2006-12-16 10:27:18 · 2 answers · asked by robertraymondshaw 1 in Arts & Humanities Philosophy

2 answers

The Good = God.

If you experience reality like Plato, particular objects are transitory, but their Forms are immortal. When you experience a yellow flower the flower will die eventually, but yellow as a universal category lives on. You can see yellow again and again in various objects. Likewise mathmatical reasoning is not about particular objects in the world, but about the abstractions themselves-- say, the perfect Form of a triangle -- which leads us to greater understanding.
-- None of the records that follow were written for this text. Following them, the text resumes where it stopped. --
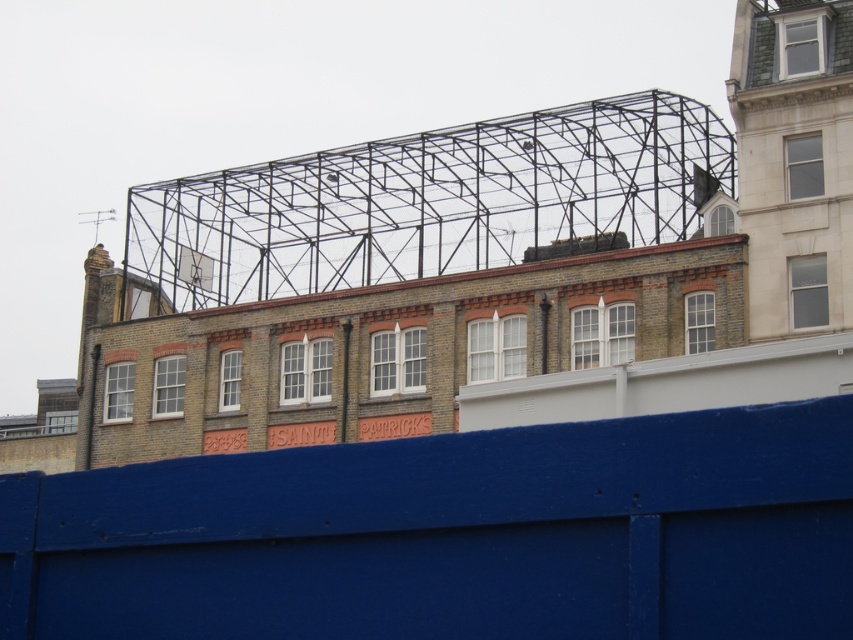
Question: Can you confirm if blue painted wood at center is positioned to the right of black metal scaffolding at upper center?

Choices:
 (A) yes
 (B) no

Answer: (A)

Question: Is blue painted wood at center to the right of black metal scaffolding at upper center from the viewer's perspective?

Choices:
 (A) no
 (B) yes

Answer: (B)

Question: Is blue painted wood at center above black metal scaffolding at upper center?

Choices:
 (A) no
 (B) yes

Answer: (A)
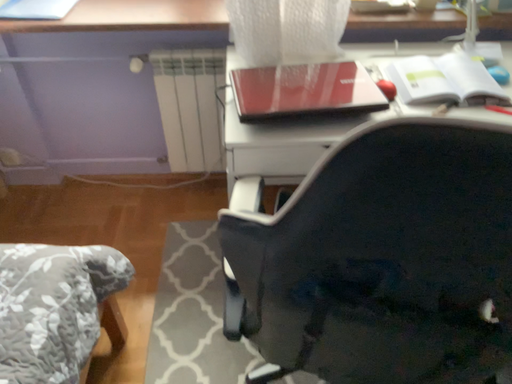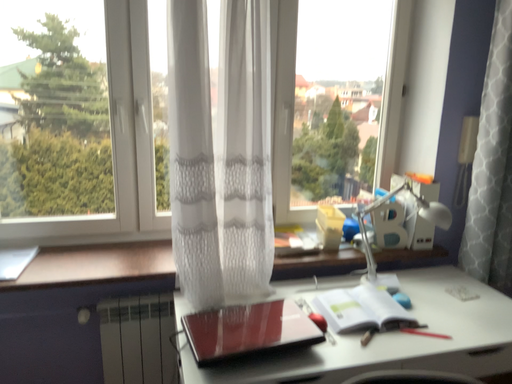
Question: How did the camera likely rotate when shooting the video?

Choices:
 (A) rotated right
 (B) rotated left

Answer: (A)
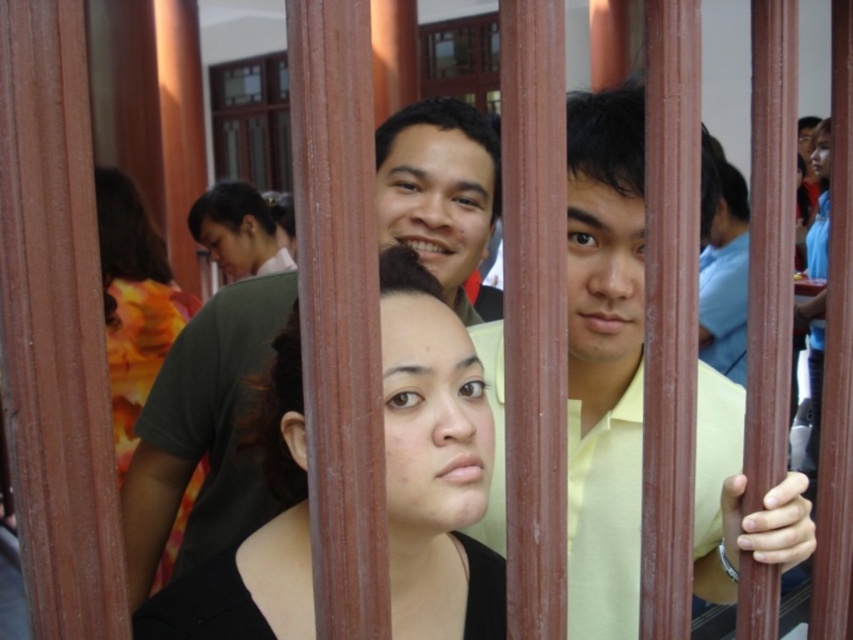
Question: Can you confirm if black matte hair at center is smaller than yellow-orange floral shirt at center-left?

Choices:
 (A) no
 (B) yes

Answer: (B)

Question: Can you confirm if black matte hair at center is positioned below dark brown hair at center?

Choices:
 (A) yes
 (B) no

Answer: (A)

Question: Can you confirm if black matte hair at center is positioned below yellow-orange floral shirt at center-left?

Choices:
 (A) no
 (B) yes

Answer: (B)

Question: Which object is closer to the camera taking this photo?

Choices:
 (A) black matte hair at center
 (B) yellow smooth shirt at center
 (C) dark brown hair at center

Answer: (A)

Question: Which point is closer to the camera?

Choices:
 (A) yellow smooth shirt at center
 (B) dark brown hair at center

Answer: (A)

Question: Which of these objects is positioned closest to the black matte hair at center?

Choices:
 (A) yellow-orange floral shirt at center-left
 (B) yellow smooth shirt at center

Answer: (B)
Again, the particular "appearances" of Forms lack the reality of the structural universals that exist beyond time. And as you rationalize up the understanding ladder of existence to apprehend the Forms of Beauty, Justice, Piety, further abstraction render these categories as subsets of one: the Good.

"To know the Good is to do the Good" for Plato's Socrates. Coming to supreme knowledge which explains every universal and universal instantiation is no different from moral practice. Every irrational activity is like a circle in the sand, lacking clarity of what is truly Real. We may never KNOW the Good while living in the world of appearances, but we can get CLOSER to knowledge through reasoning.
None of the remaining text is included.